危ないと思った時には、もう、逃げようが無かった。
思わず目を閉じ両腕で顔を庇った。
ガツン!と全身に衝撃があった。
一瞬で意識が無くなった。
トラックはスピードを緩める事無く、ガードレールにぶつかり、横転した。
御神楽槇斗は即死だった。
歩行者数人が負傷し、トラック運転手は病院で死亡が確認された。
そこは白い空間だった。
どこまでも広がる白い空間だった。
男は目を覚ました。
うつ伏せになっていた体を起こし、膝立ちになる。
両手を見た。
ブルブルと震えている。
男は祈るように両手の指を組んで、震えに抗った。
手の震えがおさまってから、男は顔を上げる。
視線の先には、白い椅子と、光があった。
光は徐々に形を変え、椅子に座る人の形になった。
人の形をしているそれは、人では無かった。
人よりも、もっともっと、上位の存在。
人種や国や時代が違ったとしても、その存在が何なのか、誰だって瞬時に理解出来るだろう。
「女神様」
男がその存在に話しかけた。
女神様と呼ばれた存在が、男を見た。
美しい女神は、静かに微笑んだ。
「ご苦労様でした、また、異なる世界に、可能性が生まれました」
女神は椅子に座っている。
ただそれだけで、とても高貴だった。
とても美しく、一切の汚れを寄せつけぬ清らかさがあった。
何の装飾品も身に付けず、白い布のような物をフワリと身に纏っているだけなのに、女神は煌びやかに輝いて見えた。

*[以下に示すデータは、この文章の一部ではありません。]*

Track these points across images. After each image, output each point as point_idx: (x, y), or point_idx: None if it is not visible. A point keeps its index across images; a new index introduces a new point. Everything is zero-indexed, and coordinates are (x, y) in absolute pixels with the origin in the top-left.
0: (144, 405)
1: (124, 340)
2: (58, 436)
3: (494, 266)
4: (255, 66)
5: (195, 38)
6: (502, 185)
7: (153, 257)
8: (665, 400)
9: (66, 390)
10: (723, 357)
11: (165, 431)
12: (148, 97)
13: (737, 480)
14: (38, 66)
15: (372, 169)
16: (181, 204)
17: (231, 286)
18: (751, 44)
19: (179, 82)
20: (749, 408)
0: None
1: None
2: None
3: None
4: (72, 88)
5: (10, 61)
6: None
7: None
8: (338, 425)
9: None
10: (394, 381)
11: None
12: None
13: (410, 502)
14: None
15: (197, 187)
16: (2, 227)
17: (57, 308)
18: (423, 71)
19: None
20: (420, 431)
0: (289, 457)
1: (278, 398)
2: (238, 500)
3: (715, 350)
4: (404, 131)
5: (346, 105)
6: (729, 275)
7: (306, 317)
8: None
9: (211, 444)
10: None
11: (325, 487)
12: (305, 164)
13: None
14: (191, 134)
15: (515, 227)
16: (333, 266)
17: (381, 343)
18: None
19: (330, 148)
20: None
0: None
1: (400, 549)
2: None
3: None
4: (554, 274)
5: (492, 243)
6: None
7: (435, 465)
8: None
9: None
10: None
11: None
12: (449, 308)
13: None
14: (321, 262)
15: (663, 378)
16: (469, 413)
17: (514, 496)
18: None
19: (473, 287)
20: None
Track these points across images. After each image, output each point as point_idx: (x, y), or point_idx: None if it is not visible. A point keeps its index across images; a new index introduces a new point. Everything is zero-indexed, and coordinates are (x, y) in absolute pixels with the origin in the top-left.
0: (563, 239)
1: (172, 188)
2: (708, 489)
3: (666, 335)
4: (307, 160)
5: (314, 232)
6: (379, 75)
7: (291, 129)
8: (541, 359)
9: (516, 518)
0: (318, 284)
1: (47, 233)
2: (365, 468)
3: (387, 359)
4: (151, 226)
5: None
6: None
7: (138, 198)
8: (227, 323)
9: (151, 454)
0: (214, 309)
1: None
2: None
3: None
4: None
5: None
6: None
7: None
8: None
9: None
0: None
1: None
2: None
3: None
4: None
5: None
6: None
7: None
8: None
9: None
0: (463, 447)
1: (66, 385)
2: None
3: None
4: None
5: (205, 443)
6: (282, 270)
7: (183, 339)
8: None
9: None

「女神様、私に、労いの言葉をかけてくださるのなら、もう、許してはいただけませんか」
女神は微笑みの表情のまま男を見ている。
男は組んでいた指を離した。
再び、両手が震える。
「私は、何度も何度も、異世界へ可能性を導いてきました、何度も何度も、もう数えきれないほど」
男の声も震えている。
「トラックの運転手になり青年を轢き殺しました、電車の運転席から歪に曲がる少女を見ました、駅のホームから子供を突き落とした事もありました、通り魔になり、サラリーマンを殺しました」
男は泣いている。
「いつまで私は、この罪を償い続けなければならないのですか!?」
女神は数秒目を閉じ、ゆっくりと開いた。
「最初に言ったはずです、これは罪でも罰でもありません、あなたの汚名を雪ぐための仕事なのだと」
「はい、それは、理解しております、ですが」
「あなたの仕事で転生した命は、異なる世界で、可能性の一つとなります、イレギュラーが発生し続ける世界で、その仕事は必要な事なのです」
「解ってます、しかし、いつまで、それを私がやらなければ…」
女神が目を細める。
「あなたがしてしまった事、覚えているでしょう?、自信満々で転生した先で、怯えて、仲間を捨てて逃げ出し、あげく、自ら命を断った」
「……、はい、覚えています」
「その為に、私達の計画そのものが遅れ、魔王と言う存在が、さらなる脅威になってしまった」
「……」
「この仕事は、あなたがやるべき仕事なのです」
「……、はい」
男は肩を落とし、涙を流し続けた。
少しづつ、男の姿が、光に包まれる。
光はだんだん小さくなり、やがて光の点になった。
そして、音も無く消えた。
「それに、あの仕事は誰もやりたがらないし…」
女神は呟く。
白い空間が、透き通ってゆく。
色が無くなってゆく。
「これからも導いて来なさい、最初の勇者よ」
色も女神も消え、やがて、空間そのものが消えていった。